Forget 21st Century Skills!
“What we need is not new, but perennial. We need an art that integrates body and soul and recognises enduring and underlying principles, which have sustained wisdom and insight throughout humanity’s history.”
The artist and punk: Billy Childish (with Charles Thomson), Remodernist Manifesto (2000)
I wrote a piece this week for the TES in which I said that: “Schools should ensure that rhetoric and debate are central to their curricula.” I go on to suggest that the Government/Ofqual was absolutely right to remove speaking and listening from the English Language GCSE, I don’t think it was a great ‘test’ nor do I think it was particularly challenging or reliable but I do think spoken English is a very important part of any curriculum that values eloquence and the right of children to leave school fully able and willing to take part in ‘the conversation of mankind‘.
In order to help schools focus their pupils on the need to communicate beautifully there are drama classes, debating societies and public speaking where some children can be challenged to argue, think, and hone their skills of presentation to a wonderful degree, much more than in many speaking and listening tasks they took for GCSE. I would like to celebrate this side of schooling in a way that not only cements their learning in other subjects, but gives them space to think, connect, articulate and defend ideas they have had (or will have had when they are given the tasks to do) about some or much of their learning. I would like pupils to have the opportunity to show off their skills of speech making and ability to enter into dialogue with adults and experts about their thinking.

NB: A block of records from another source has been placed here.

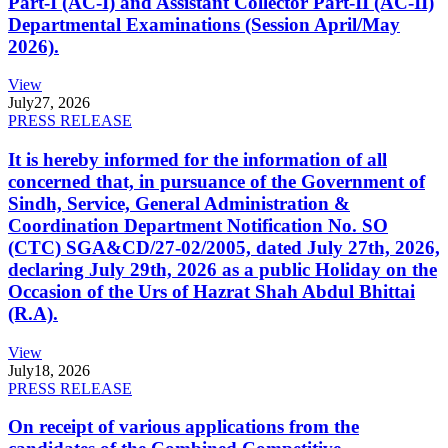
Part-I (AC-I) and Assistant Collector Part-II (AC-II)
Departmental Examinations (Session April/May
2026).
View
July
27, 2026
PRESS RELEASE
It is hereby informed for the information of all
concerned that, in pursuance of the Government of
Sindh, Service, General Administration &
Coordination Department Notification No. SO
(CTC) SGA&CD/27-02/2005, dated July 27th, 2026,
declaring July 29th, 2026 as a public Holiday on the
Occasion of the Urs of Hazrat Shah Abdul Bhittai
(R.A).
View
July
18, 2026
PRESS RELEASE
On receipt of various applications from the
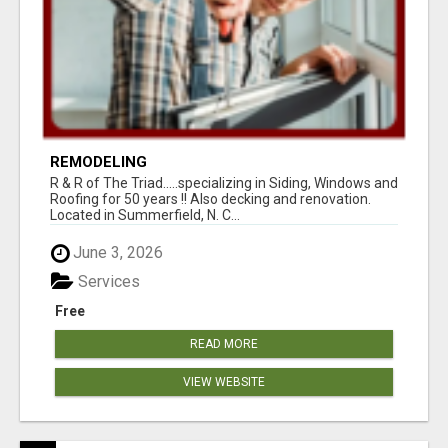
REMODELING
R & R of The Triad.....specializing in Siding, Windows and
Roofing for 50 years !! Also decking and renovation.
Located in Summerfield, N. C...
June 3, 2026
Services
Free
READ MORE
VIEW WEBSITE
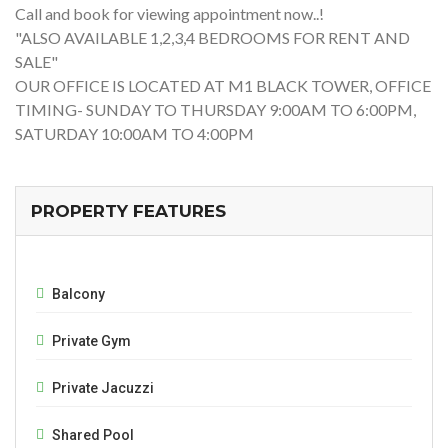
Call and book for viewing appointment now..!
"ALSO AVAILABLE 1,2,3,4 BEDROOMS FOR RENT AND
SALE"
OUR OFFICE IS LOCATED AT M1 BLACK TOWER, OFFICE
TIMING- SUNDAY TO THURSDAY 9:00AM TO 6:00PM,
SATURDAY 10:00AM TO 4:00PM
PROPERTY FEATURES
Balcony
Private Gym
Private Jacuzzi
Shared Pool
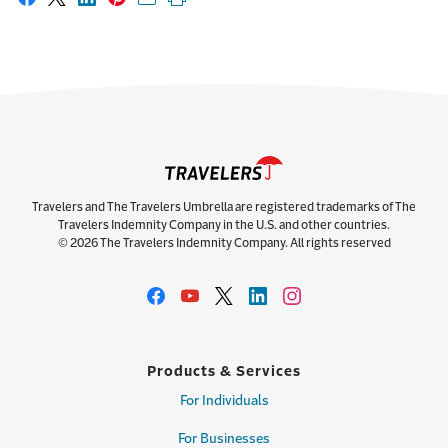
Share on Facebook
Share on X
Share on LinkedIn
Share on Pinterest
Share with email
Print this page
Travelers and The Travelers Umbrella are registered trademarks of The
Travelers Indemnity Company in the U.S. and other countries.
© 2026 The Travelers Indemnity Company. All rights reserved
Products & Services
For Individuals
For Businesses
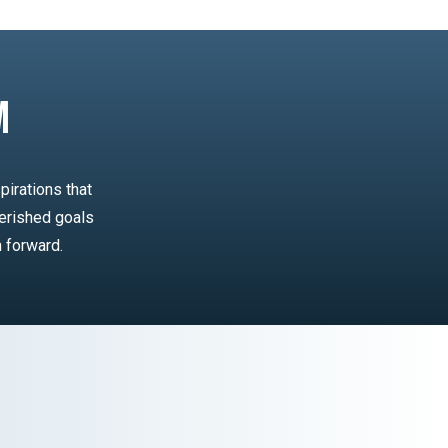
m
pirations that
erished goals
n forward.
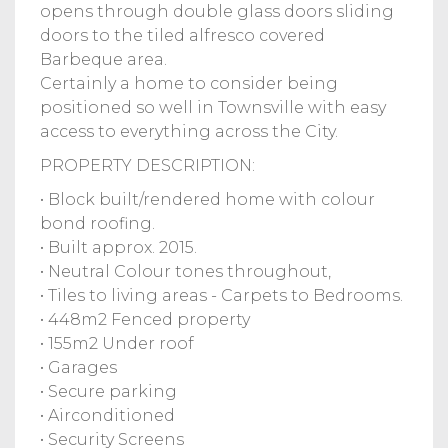
opens through double glass doors sliding
doors to the tiled alfresco covered
Barbeque area.
Certainly a home to consider being
positioned so well in Townsville with easy
access to everything across the City.
PROPERTY DESCRIPTION:
• Block built/rendered home with colour
bond roofing.
• Built approx. 2015.
• Neutral Colour tones throughout,
• Tiles to living areas - Carpets to Bedrooms.
• 448m2 Fenced property
• 155m2 Under roof
• Garages
• Secure parking
• Airconditioned
• Security Screens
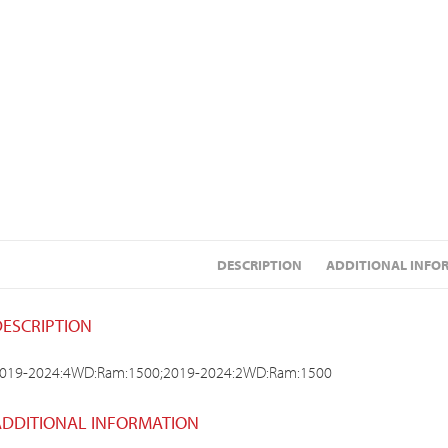
DESCRIPTION
ADDITIONAL INFO
DESCRIPTION
019-2024:4WD:Ram:1500;2019-2024:2WD:Ram:1500
ADDITIONAL INFORMATION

In the TES piece I argue that we should revive the idea of a Viva Voce where we could: “see and hear whether pupils can talk about their work as well as write about it.” This exam could be called a ‘rhetoric exam’, involve children in making speeches linking together aspects of their learning and then answering questions about what they have said. The exam could be carried out by and assessed by teachers, and moderated by exam boards through videos and spot checks. Crucially, grades would be awarded in a way that reflects the subjective nature of the assessment, not 1-9 or A-F but, as is common in many performing arts exams, in the following way: fail/pass/merit/distinction. It would be absolutely essential that the exam should not count towards any accountability procedure whatsoever, as the teachers involved must not be compromised and nor should it be part of any ‘essential’ exams that kids should take, reflecting the possibility that the grade might not be 100% accurate. Rather it should be an opportunity for enrichment with the rhetoric exam happening because people know it’s the right thing to do to help children flourish in their lives.
Perhaps the exams could be run as an adjunct or an extension to the current EPQ or even performing arts exams like those run by LAMDA and Central. I think it would be a great way for schools to start to be a bit more daring with their timetables, I would love to see Rhetoric taught in a formal way: period 3 on a Thursday I think would be just right!
Oh and, bearing in mind rhetoric classes would involve debate, these two ways of the trivium could be then complemented by discrete classes in English grammar, truly a radical re working of the timetable, and an opportunity to go back to the future, forget 21st Century Skills, bring back the perennial! Bring back Rhetoric!